= Direction 1 =
Copy out every one of the entries that follow the Business Analyst help text, word for word, leaving out the pictures.
= Direction 2 =
Write the next part of the Business Analyst help text on data apportionment settings, starting after its last sentence.

= Quoted passage =
--*--

BDS Performance Indexes
Business Analyst allows you to create custom BDS performance indexes that are optimized for your custom data. Performance indexes allow you to aggregate data and create summary reports efficiently. These performance indexes can be created during Custom Data Setup or you can use the Build Index button, at any time, in Advanced Tolerance Settings. If the Build Index button is active, no indexes currently exist for your custom layer. Custom BDS performance indexes can only be used with the standard BDS geographic levels as a base (block groups, census tracts, ZIP Codes, and so forth). Each performance index is copied to the location where your custom BDS layer is saved. All Esri Data levels have BDS performance indexes created by default, thus the Rebuild Index button will be inactive.
Distance threshold settings
The data apportionment threshold area settings in Business Analyst are shown in squared area units, such as square miles or kilometers. Extensive research was done to identify data retrieval performance drop-offs by the geographic size of an area, the calculation method, and the data hierarchy. Because of this, default area thresholds are set for the hybrid, block apportionment, and cascading centroid methods. You can change these settings for your own custom methodology.
This section highlights the Data tab options and the default distance settings. Because most trade areas are irregularly shaped, the thresholds are based on the maximum distance of height or width.
To determine the distance threshold, a polygon is drawn around the outermost points of a trade area. The greater value between the width and height of the polygon is used as the distance threshold in the image above. The width is 80 miles and the height is 55 miles. In this example, the 80 mile width is the greatest value. The 80 mile distance falls between 20 and 100 mile thresholds meaning block group centroids are retrieved from the trade area. Each centroid contains demographic data used to retrieve data.
- In the Output Data Format section, you can change your output data format. You can choose from Shapefile, Personal Geodatabase and File Geodatabase.
- Click Advanced to open the advanced tolerance settings.
You can add or subtract levels by clicking the plus or minus buttons. Click on any calculation method to change the data calculation method to BlockApportionment (block apportionment) or CentroidsInPolygon (cascading centroid). Click on a data layer to change the data layer. For example, you can change BlockGroups to ZIP Codes. The counties layer is the largest boundary option for data retrieval.
The image below shows a distance reference for the default hybrid data apportionment settings.
The numbers in the distance Advanced Tolerance Settings dialog box image above correspond with the image below.
20 miles - Block Group - block apportionment is indicated in the yellow area.
100 miles - Block Group Centroids is indicated in the red area.

--*--

= Records shown =

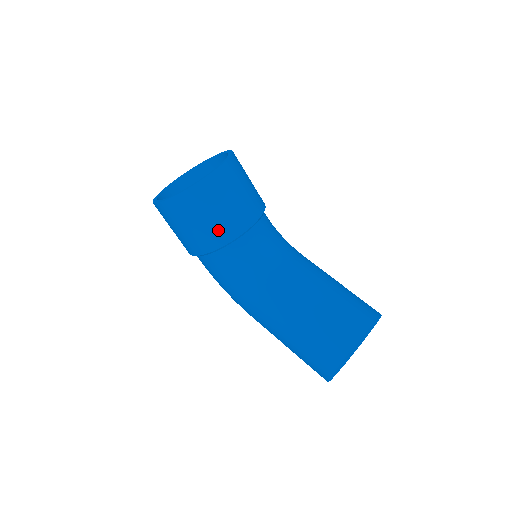
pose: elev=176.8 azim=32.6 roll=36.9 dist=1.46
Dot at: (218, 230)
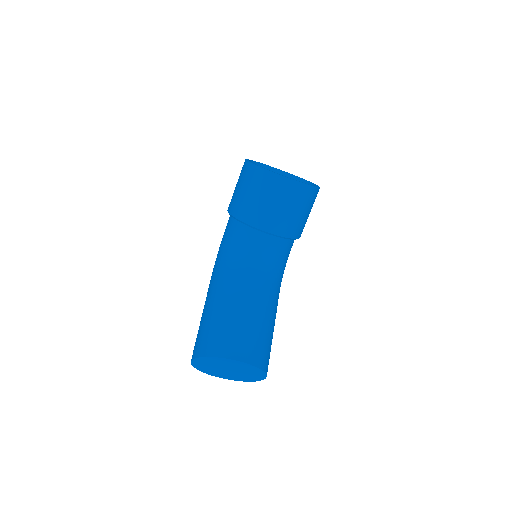
Dot at: (252, 210)
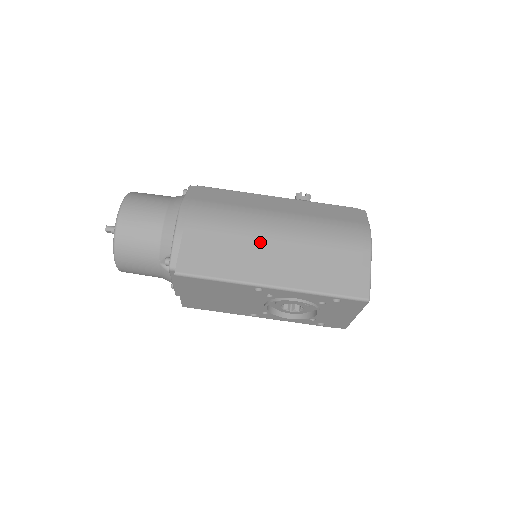
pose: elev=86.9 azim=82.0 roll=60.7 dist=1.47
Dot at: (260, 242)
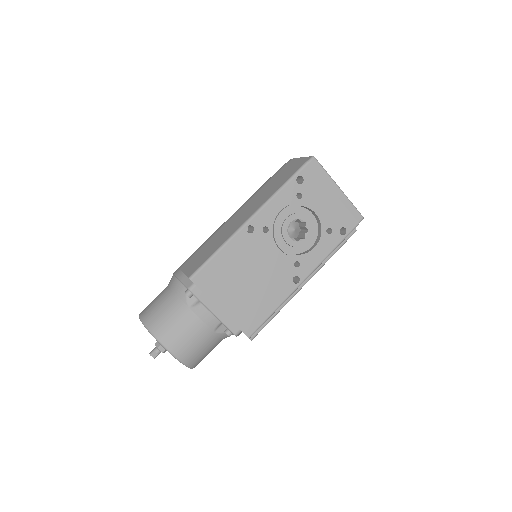
Dot at: (229, 223)
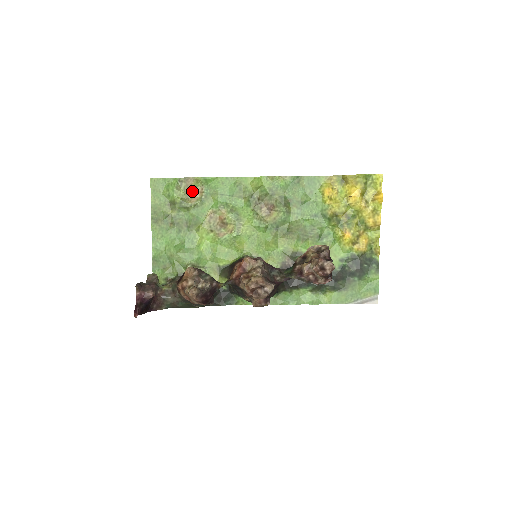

--*--

= Result 1 =
pose: elev=176.8 azim=32.6 roll=36.9 dist=1.46
Dot at: (218, 230)
Dot at: (252, 210)
pose: elev=86.9 azim=82.0 roll=60.7 dist=1.47
Dot at: (260, 242)
Dot at: (229, 223)

= Result 2 =
200 miles - Census Tract Centroid is indicated in the dark blue area.
400 miles - ZIP Code Centroids is indicated in the light blue area.
More than 400 (or larger as indicated in the Advanced Tolerance Setting dialog box image above) - County Centroids is indicated in the off white area.
The distance threshold is calculated using the maximum value of a trade area's height and width. Unlike the example above, many trade areas are not perfect circles but are irregular shapes. The example below shows how a maximum value is calculated for an irregularly shaped trade area.
To determine the distance threshold, a polygon is drawn around the outermost points of a trade area. The greater value between width and height of the polygon is used as the distance threshold figure. In the example below, 80 is the greatest value. The 80 mile distance falls between the 20 and 100 mile thresholds meaning block group centroids are retrieved from the trade area. Each centroid contains demographic information used to retrieve data.
Block Apportionment versus Cascading Centroid
This section explains the block apportionment and cascading centroid methods when small areas of geography are used. In this example, both methods are used in the exact same area to retrieve data using Spatial Overlay from ZIP Code boundaries.
Use the image below for reference to the following notes:
- Imagine that you want to create a population report on this trade area (using the Spatial Overlay tool). You can see that the trade area is an irregular shape and cuts across multiple boundaries.
- ZIP Code centroids are shown here and will be used in the data retrieval process.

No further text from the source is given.